# WHAT YOU NEED TO DO
**A.** Can you retype the American Horror Story thread word for word, from "## highbury (Nov" up to and including "at this point."?
**B.** How would the American Horror Story thread go on from the point where it stops? Continue it.

# EXTRACT PROVIDED

◆ ◆ ◆

# FX' American Horror Story



## LouieScaredStupid (Oct 10, 2011)

I was wondering what this forum thought of FX' American Horror Story. It's one of the strangest things I've seen on television. I dug it and am really interested to see where it goes.

Here is the first episode on the FX site if you missed it.
http://vod.fxnetworks.com/watch/ahs
http://www.fxnetworks.com/shows/originals/ahs/


----------



## austenandrews (Aug 22, 2010)

It's intriguing. It's full of cliches and it needed to stop and catch its breath now and then, but overall it's a quality enough production that I'll give it a go. Nice to see a genuine horror show, as opposed to all the dark fantasy.


----------



## LouieScaredStupid (Oct 10, 2011)

I think the biggest reason I'll still watch is to see more of the back story between the characters that obviously have history with the house. I am so happy that horror is finding it's niche on television with a budget.


----------



## Death's Door (Mar 22, 2006)

"I think the biggest reason I'll still watch is to see more of the back story between the characters that obviously have history with the house."

I totally agree with you. I watched the pilot last week and got caught up with the characters and how they intertwine with the house and manipulating the new family. Also, it's not a damn reality show. I'm very happy that it's on a 10 o'clock on Wednesday because that is when hubby is at darts and I'm throwing in the towel for the night. 

For some reason, I love Jessica Lange's role in this show.


----------



## trishaanne (Aug 20, 2005)

I watch it just to see Dylan McDermott's bare ass!!! OK, not really....that's just a bonus... It's a bit bizarre and twisted and if you don't pay complete attention it would be easy to get confused, but I like it. And yes, Jessica Lang's character is very twisted, in a creepy way!


----------



## randomr8 (Oct 24, 2009)

Don't make me kill you...again

Liked it. Gave me the creeps. That "there's something coming at me from my blindspot" feeling.


----------



## highbury (Nov 5, 2009)

I just watched the first and second episodes. Wow. Things are setting up nicely between all of the characters and their interaction within the house. I'd have to say that I am on board with the series for sure. This may be better than The Walking Dead at this point.

There, I said it...


----------



## PrettyGhoul (Oct 7, 2005)

I really enjoy American Horror Story! Jessica Lang is amazing in it; have to say I never thought of her in a role like this. I bet she's having a blast. Last weeks episode was my favorite so far.

I love The Walking Dead and don't want to compare them. I just hope both keep on going for awhile. Last year, on Halloween, I was handing out treats and flipping through channels to find a good horror movie and found The Walking Dead. It was like finding gold for me. I love zombie movies. I was just irked there was only a few episodes and then nothing for a year.


----------



## Haunted Bayou (Feb 16, 2007)

Can't wait for the next season.


----------



## BioHazardCustoms (Aug 5, 2009)

Definitely an interesting watch. I want to see where they go with this.


----------



## slightlymad (May 25, 2006)

Even though we found the show to be very predictable we do enjoy it and hope it continues for a very long time. Jessica Lang does an excellent job and i never thought i would say that EVER. Cant wait to see how it continues next year.


----------



## Death's Door (Mar 22, 2006)

I'm with the rest of you - I can't wait for the second season. I think Jessica Lange got nominated for an award for her role. I hope they keep it on Wednesday nights with the same time.

◆ ◆ ◆

# DATA TO EXAMINE
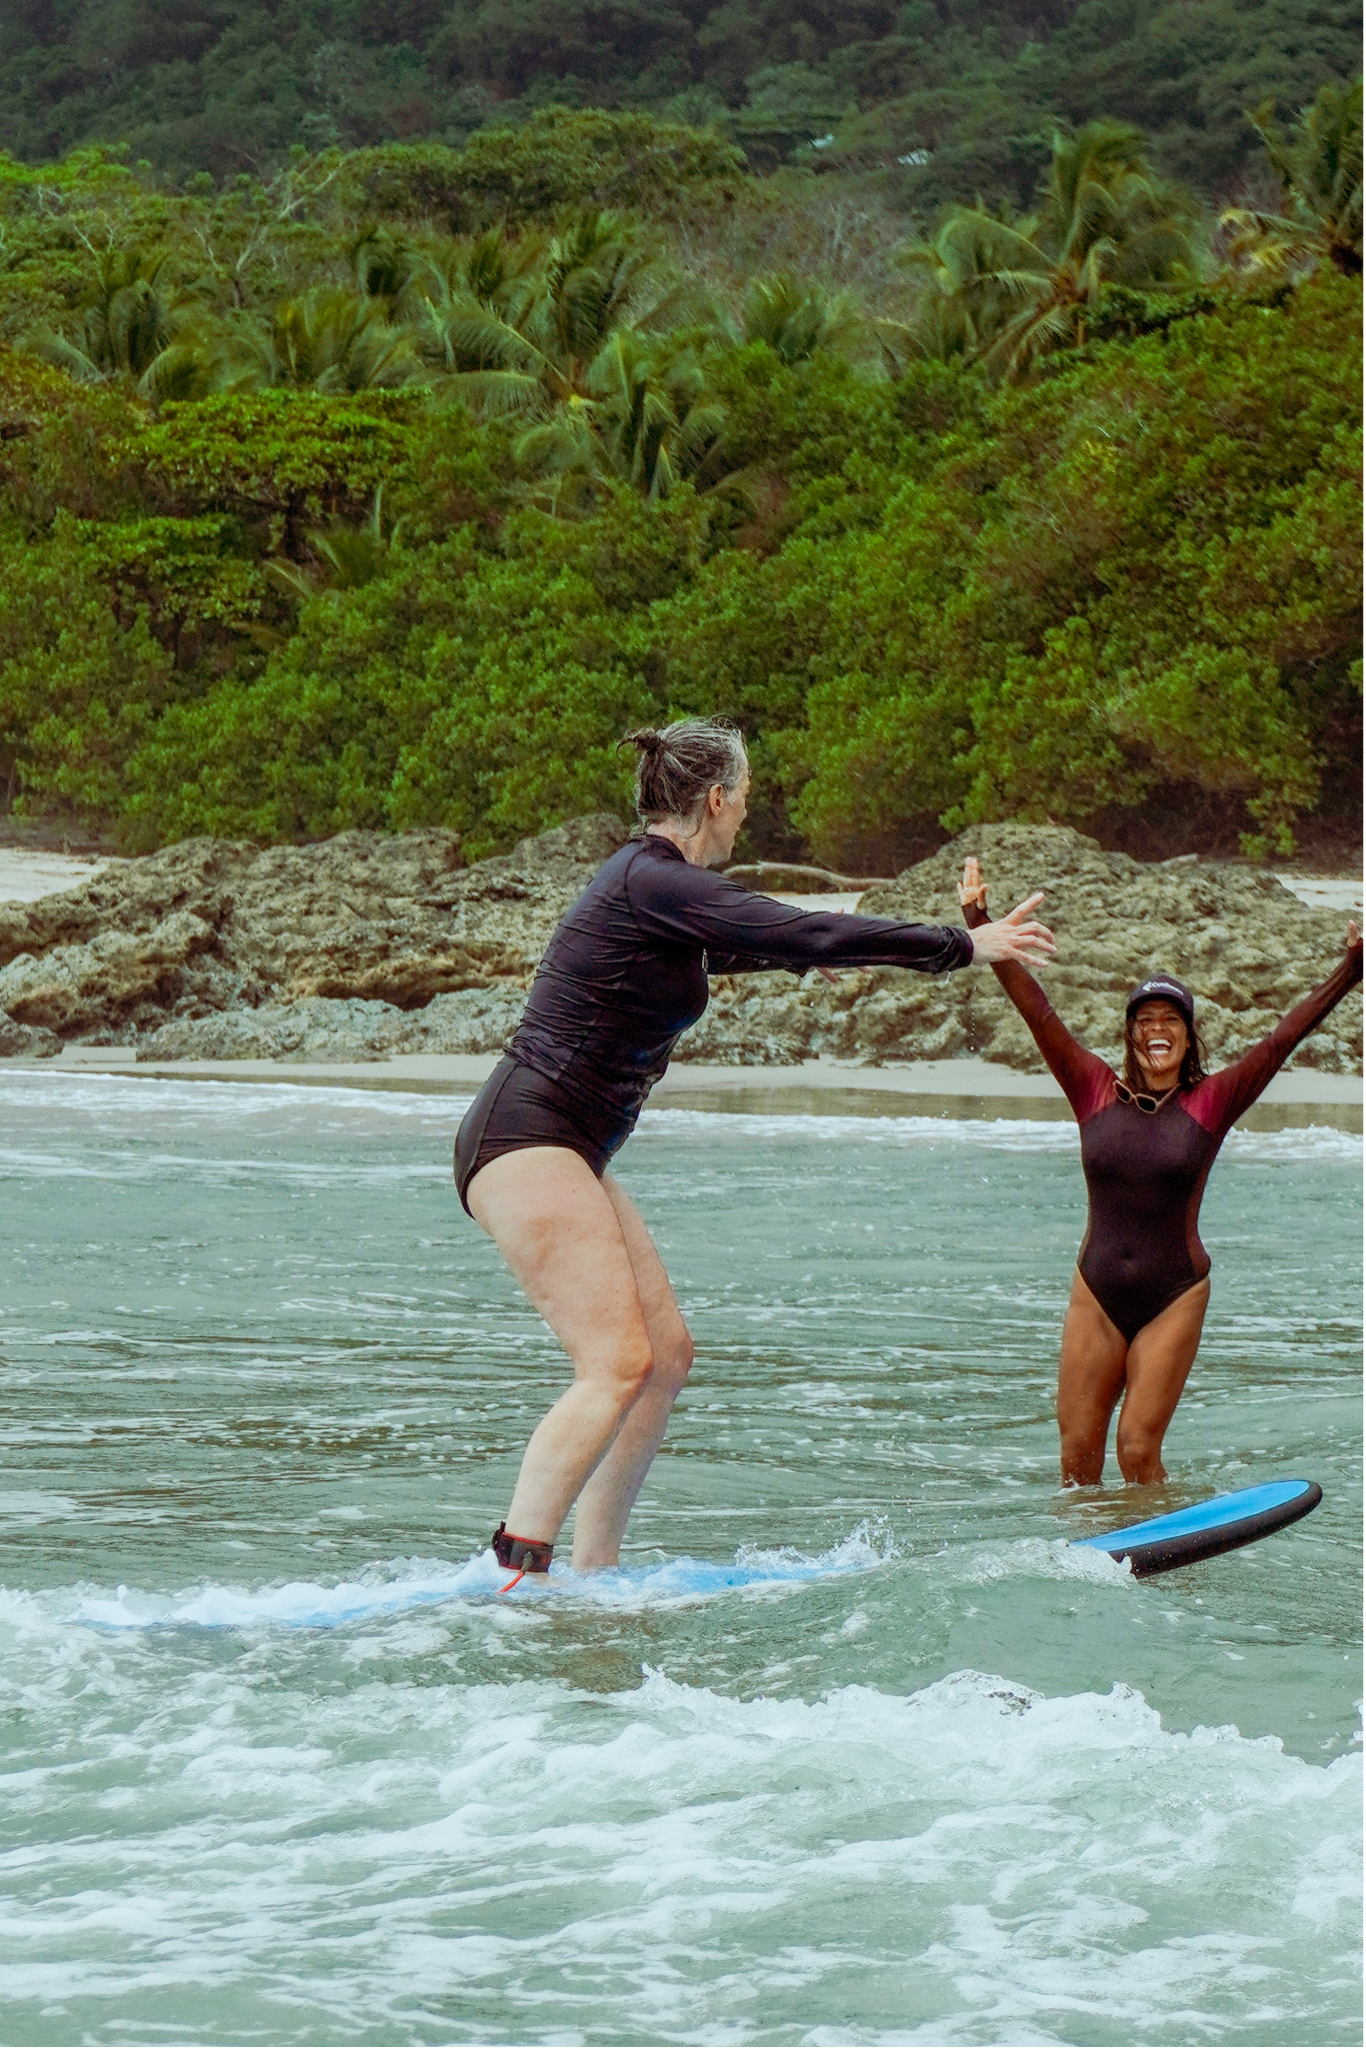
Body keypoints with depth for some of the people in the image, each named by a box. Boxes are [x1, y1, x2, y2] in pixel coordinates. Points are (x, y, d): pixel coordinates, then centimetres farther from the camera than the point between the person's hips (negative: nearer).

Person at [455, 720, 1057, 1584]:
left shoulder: (656, 886, 16)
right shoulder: (652, 879, -15)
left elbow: (729, 948, 41)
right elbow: (802, 937, -20)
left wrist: (813, 946, 57)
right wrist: (962, 946, -14)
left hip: (563, 1155, 11)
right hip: (528, 1142, -11)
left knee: (668, 1352, 9)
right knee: (619, 1365, -18)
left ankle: (593, 1572, 10)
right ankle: (516, 1570, -23)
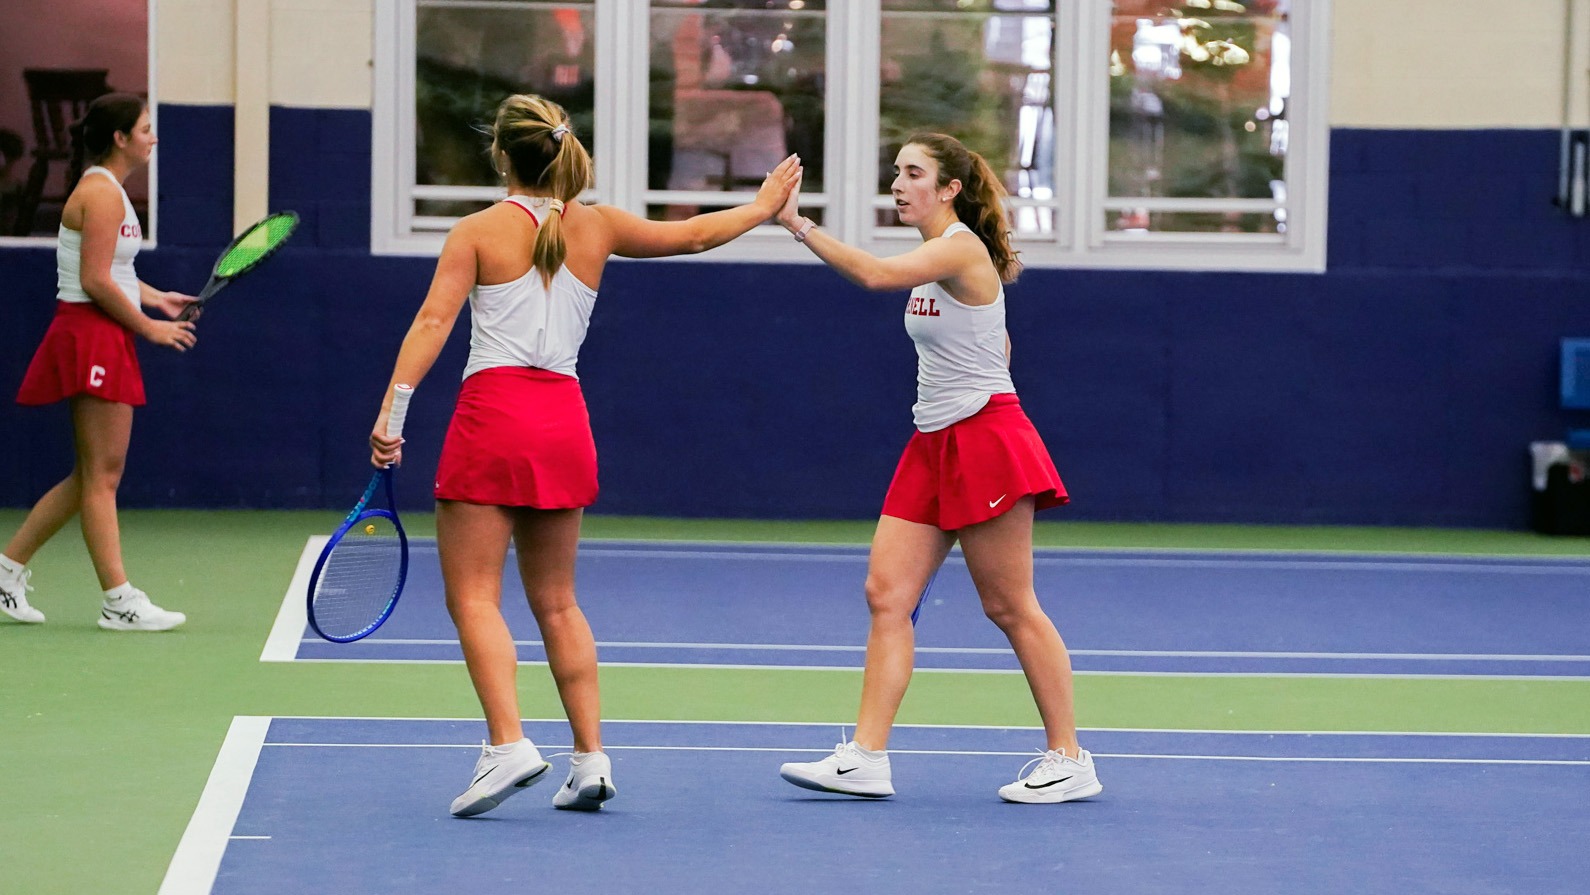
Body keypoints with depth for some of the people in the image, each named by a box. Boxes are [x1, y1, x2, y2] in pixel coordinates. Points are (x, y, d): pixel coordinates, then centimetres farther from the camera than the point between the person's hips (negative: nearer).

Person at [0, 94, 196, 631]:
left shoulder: (108, 190, 17)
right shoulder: (101, 193, -14)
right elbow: (95, 282, -19)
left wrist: (157, 298, 15)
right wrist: (149, 326, -13)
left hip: (106, 341, 10)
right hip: (91, 337, -10)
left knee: (95, 476, 13)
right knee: (102, 475, -7)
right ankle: (118, 601, -7)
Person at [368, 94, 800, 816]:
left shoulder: (478, 232, -2)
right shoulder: (596, 227, 9)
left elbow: (432, 322, -12)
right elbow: (694, 235, 21)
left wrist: (391, 411, -16)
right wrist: (763, 206, 37)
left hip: (492, 412, -5)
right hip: (564, 418, 5)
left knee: (473, 596, -4)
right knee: (556, 602, 14)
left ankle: (508, 744, -20)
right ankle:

◆ ◆ ◆

# RESULTS OF THE TASKS
**A.**
## highbury (Nov 5, 2009)

I just watched the first and second episodes. Wow. Things are setting up nicely between all of the characters and their interaction within the house. I'd have to say that I am on board with the series for sure. This may be better than The Walking Dead at this point.

**B.**
----------



## austenandrews (Aug 22, 2010)

Rumor has it they want every season to be an independent, self-contained story. I think it's an awesome idea. But it's hard to imagine they wouldn't want Lange to reprise the role somehow.


----------



## Haunted Bayou (Feb 16, 2007)

Interesting idea....new story each season would keep it fresh.
I was wondering how it would continue with the intensity and quick story development.

I was never a big fan of Jessica Lange but I think she is really great in this role.


----------



## Buzz (Aug 26, 2011)

The show is great. Love it. Although, I thought the ending to the first season was kinda cheesy, I'm back again watching the second season.

This one has gotten quite gorey. And just like PrettyGhoul said, Jessica Lang is amazing. I didn't know she had it in her. Of course, as usual, I give most of the credit to the writers and director. 

Some people don't like the way the story is split between the present day and 1964. But I find both stories quite interesting.

We TiVo it and watch it on Friday night. Ooooooo, can't wait to see this week's episode.


----------



## hauntedyardofdoom (Nov 6, 2008)

Buzz said:


> The show is great. Love it. Although, I thought the ending to the first season was kinda cheesy, I'm back again watching the second season.
> 
> This one has gotten quite gorey. And just like PrettyGhoul said, Jessica Lang is amazing. I didn't know she had it in her. Of course, as usual, I give most of the credit to the writers and director.
> 
> ...


There was no episode this week. I think it comes back the week after New Year's.


----------



## austenandrews (Aug 22, 2010)

I'm not enjoying this season as consistently as last, but there have been a couple of great episodes.


----------



## Buzz (Aug 26, 2011)

hauntedyardofdoom said:


> There was no episode this week. I think it comes back the week after New Year's.


Oh.... well, Friday night has just opened up...


----------



## theundeadofnight (Aug 14, 2011)

Thought the first season was great . Didn't think the asylum idea would hold my interest but the writers have made this season more addictive than the first .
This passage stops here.